Yet such tougher criteria seem unlikely in the face of widespread job vacancies that consistently remain unfilled. Ultimately, schools need teachers in the room.

One potential remedy for the labor shortage is to raise teacher salaries, which would also make education more attractive as a legitimate long-term career rather than a vocational steppingstone. We all want to pursue a higher calling, but we also need to eat.

Recently I overheard a local administrator say, “It’s hard to recruit teachers to come to Marin because it’s hard for teachers to live in Marin,” which aptly sums it up. Marin is in a unique position: schools do pay relatively well here, so our county has become a magnet for teachers across the state. But since not all California towns and municipalities are equally flush with funds, an across-the-board pay raise is about as likely as a radical schedule shift to accommodate lesson study.

But most of all, teaching has an image problem — the predicament of being misunderstood. Movies illustrate it perfectly. Here are just a few: Stand and Deliver (1988), Dead Poets Society (1989), Dangerous Minds (1995), Fast Times at Ridgemont High (1982), Ferris Bueller’s Day Off (1986), Dazed and Confused (1993), and more recently, The Great Debaters (2007), Fist Fight (2017), Coach Carter (2005), and Bad Teacher (2011). Teachers in these films are portrayed as either great or awful — inspiration or deadbeat, saint or slouch, hero or zero.

Marin County has more than 100 schools employing thousands of teachers. It’s safe to bet a preponderance of them fit neatly within none of those polarities, yet for some reason, our collective understanding hasn’t quite grasped that. Rather than typecasting teachers into either/or, we would all benefit from seeing them for who they are: human beings who educate the children of this county so it continues to be the inspirational, progressive, freethinking place we hold dear.
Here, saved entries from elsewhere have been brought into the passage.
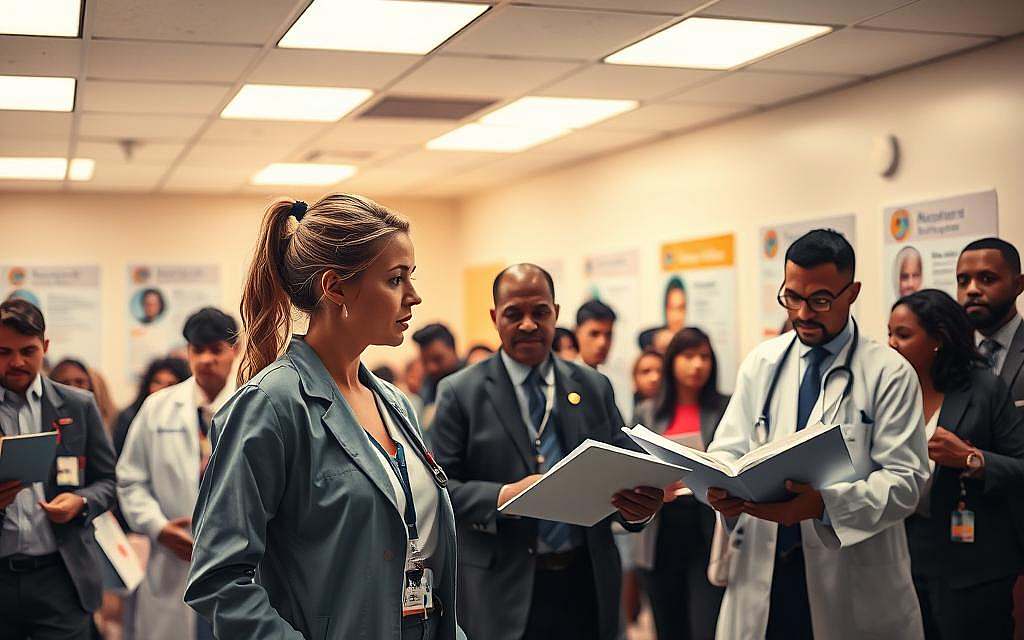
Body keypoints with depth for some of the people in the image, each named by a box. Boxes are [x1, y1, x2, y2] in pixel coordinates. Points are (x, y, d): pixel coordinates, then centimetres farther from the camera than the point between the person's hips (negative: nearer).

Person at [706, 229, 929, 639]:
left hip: (851, 579, -3)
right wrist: (720, 485, -17)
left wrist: (825, 502, -26)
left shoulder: (890, 373, -5)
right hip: (761, 572, 3)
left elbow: (905, 480, -10)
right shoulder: (762, 362, 7)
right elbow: (728, 449, 6)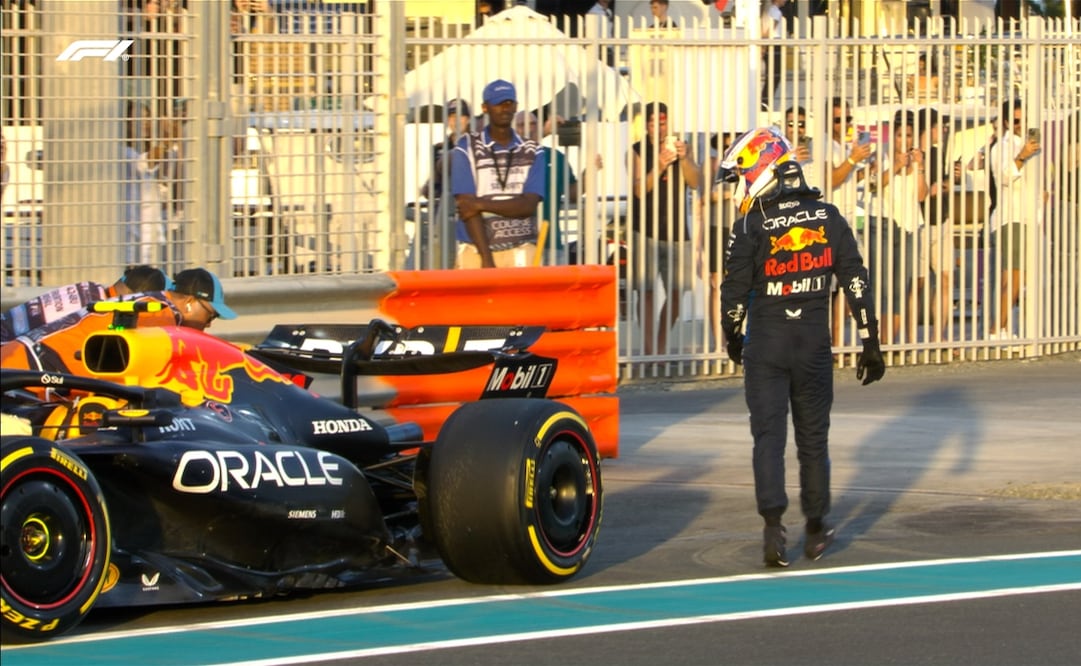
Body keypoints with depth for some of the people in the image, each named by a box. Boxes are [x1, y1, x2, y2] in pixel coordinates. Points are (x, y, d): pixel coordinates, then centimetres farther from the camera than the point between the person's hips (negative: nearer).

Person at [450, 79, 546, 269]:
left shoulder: (532, 152, 9)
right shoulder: (467, 150, 3)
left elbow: (528, 205, 0)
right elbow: (467, 207, -4)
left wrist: (482, 205, -10)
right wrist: (486, 259, -12)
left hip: (520, 252, 1)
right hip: (477, 251, -1)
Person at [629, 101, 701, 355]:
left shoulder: (682, 148, 11)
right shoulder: (638, 151, 2)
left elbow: (694, 182, -1)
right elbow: (640, 189, -9)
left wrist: (684, 158, -19)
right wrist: (659, 166, -26)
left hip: (676, 231, 3)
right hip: (646, 231, -3)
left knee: (676, 291, 2)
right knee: (647, 290, -8)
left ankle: (661, 345, 15)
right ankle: (649, 348, -9)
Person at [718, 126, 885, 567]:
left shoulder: (753, 226, -10)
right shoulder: (828, 218, 2)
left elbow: (734, 290, -7)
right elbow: (857, 282, 2)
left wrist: (733, 337, 11)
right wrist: (870, 343, 6)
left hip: (766, 344, -3)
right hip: (815, 343, 3)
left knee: (768, 434, -1)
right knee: (813, 436, 12)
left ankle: (774, 524, -15)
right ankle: (816, 530, 19)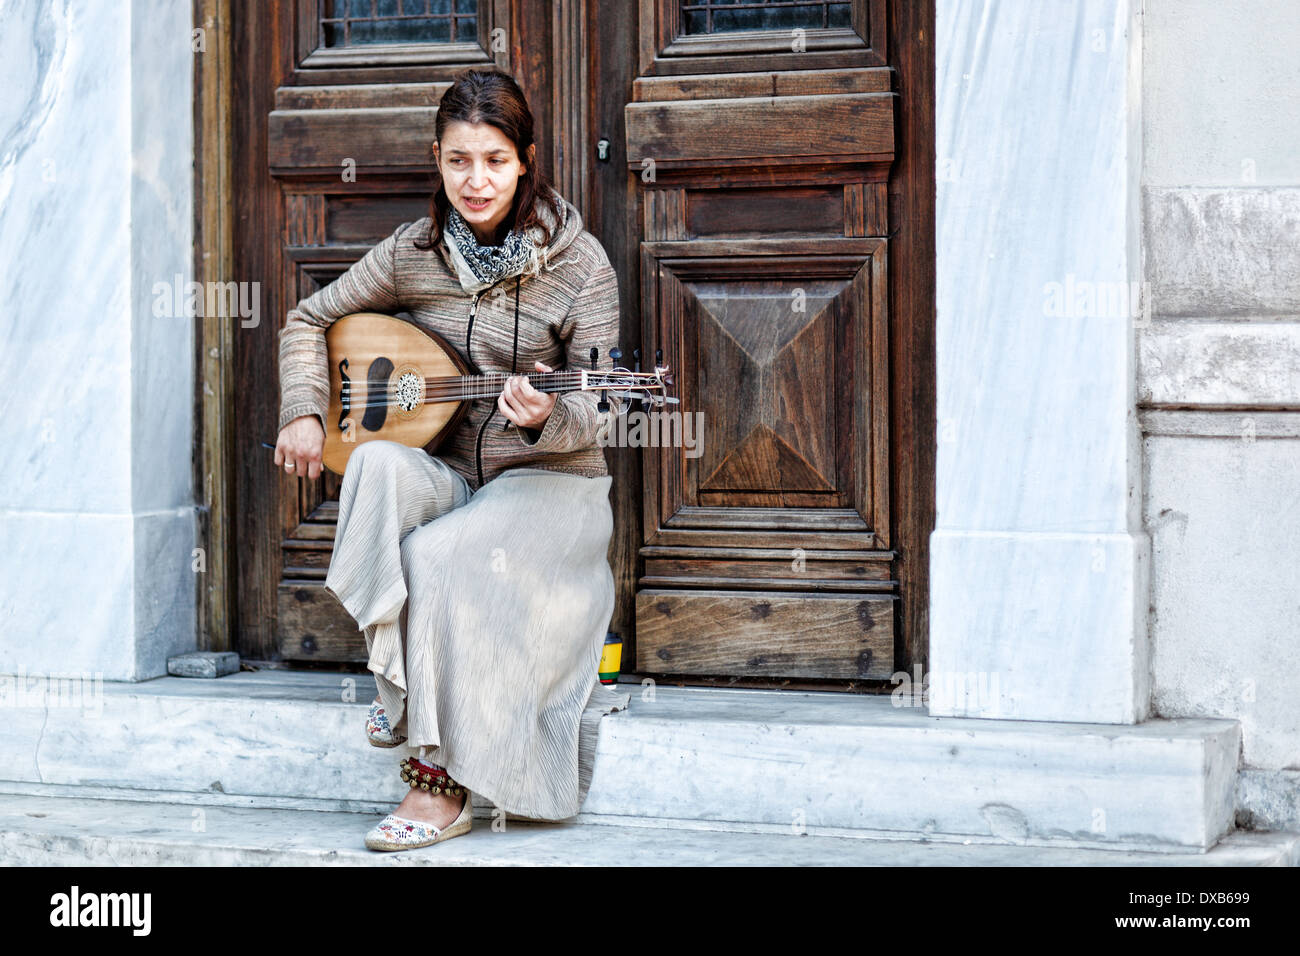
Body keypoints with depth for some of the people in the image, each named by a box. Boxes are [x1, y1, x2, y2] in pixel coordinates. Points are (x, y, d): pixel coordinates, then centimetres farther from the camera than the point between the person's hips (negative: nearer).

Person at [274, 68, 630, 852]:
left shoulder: (578, 263, -8)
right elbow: (309, 320, 14)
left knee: (441, 554, -33)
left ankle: (444, 783, -24)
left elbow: (599, 411, -8)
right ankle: (403, 683, -22)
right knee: (378, 465, -32)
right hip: (447, 476, 4)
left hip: (550, 483, -3)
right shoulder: (415, 252, 2)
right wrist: (304, 414, -1)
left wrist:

This premise is at the heart of my book, which began as a lonely debate with my car radio and yielded some ideas for solutions and positive change. I hope as parents and educators we’re able to look beyond movies and headlines and into the actual classrooms where Marin’s teachers are hard at work. With a few systemic shifts, some subtle and some large, our local schools can continue to improve, along with prospects for the well-being and future of our kids.